I really enjoyed Starter Villain, and then I put it aside for a couple of weeks (*cough*months*cough*) because I had other reviews that need to be written sooner, and when I came back to write this review, I had a warm fuzzy feeling, but nothing of substance to say. That’s not the worst thing I can say about a book – that all I remember is a good feeling. So I reread Starter Villain, and that was not a chore. I enjoyed it again, though I still don’t have a whole lot of substance to say about it.
When Charlie Fitzer hears his estranged uncle Jake, a billionaire parking garage magnate, has died, he doesn’t realize his life is about to get real weird. Charlie is at a low point. His marriage has ended, he was laid off from his journalism job and not able to get another one, he’s substitute teaching, and living in his late father’s house that his older siblings want to sell. He is probably going to get turned down for a loan to buy the neighborhood bar. On the plus side – he has a great cat named Hera and acquires an adorable kitten, which he names Persephone.
“You went the goddess route,” Morrison said, as she closed the door behind her. “What is ‘the goddess route’?” I asked.
“When people name cats, they usually do it in one of three categories: food, physical characteristics or mythology,” Morrison explained. “So, you name your cat Sugar, or Smudge, or Zeus. You went with mythology.”

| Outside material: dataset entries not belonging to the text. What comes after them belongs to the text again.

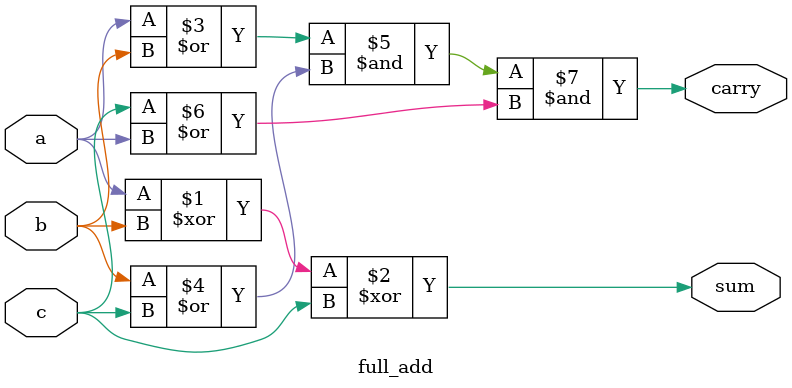
<source format=v>
`timescale 1ns / 1ps


module full_add(input a,b,c, output sum,carry );
assign sum=a^b^c;
assign carry=(a|b) & (b|c) & (c|a);
endmodule

</source>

He learns there is a bequest and a request from his late uncle. Following that, a strange funeral, attempted murder, and an explosion. The bequest is taking over his uncle’s evil empire, headquartered on an island in the Caribbean, complete with nefarious dealings, a host of enemies, and labor disputes with dolphins. He also finds out his uncle made cats a necessary accessory for all the cool evil billionaires.
The truly remarkable thing that Scalzi does here is tell a satisfying story about a villain with a volcano lair versus evil billionaires without ignoring, taking on, or solving the systemic issues that allow evil billionaires to actually exist. As he did with Kaiju Preservation Society, Scalzi is taking a contemporary setting, making it sci-fi enough to be fantastical, and then letting his every-person main character fight the bad guys that his every-person readers wish they could fight. There’s an underlying thrum of anger, but it isn’t quite the soul cleansing fire of rage.
CW: death of parents in past, family estrangement, mutilation of dead body, threats of murder and physical harm, bombings, missile attacks, animal endangerment, animal cloning, on page murder and physical violence, tech bros.
I received this as an advance reader copy from Tor Books and NetGalley. My opinions are my own, freely and honestly given.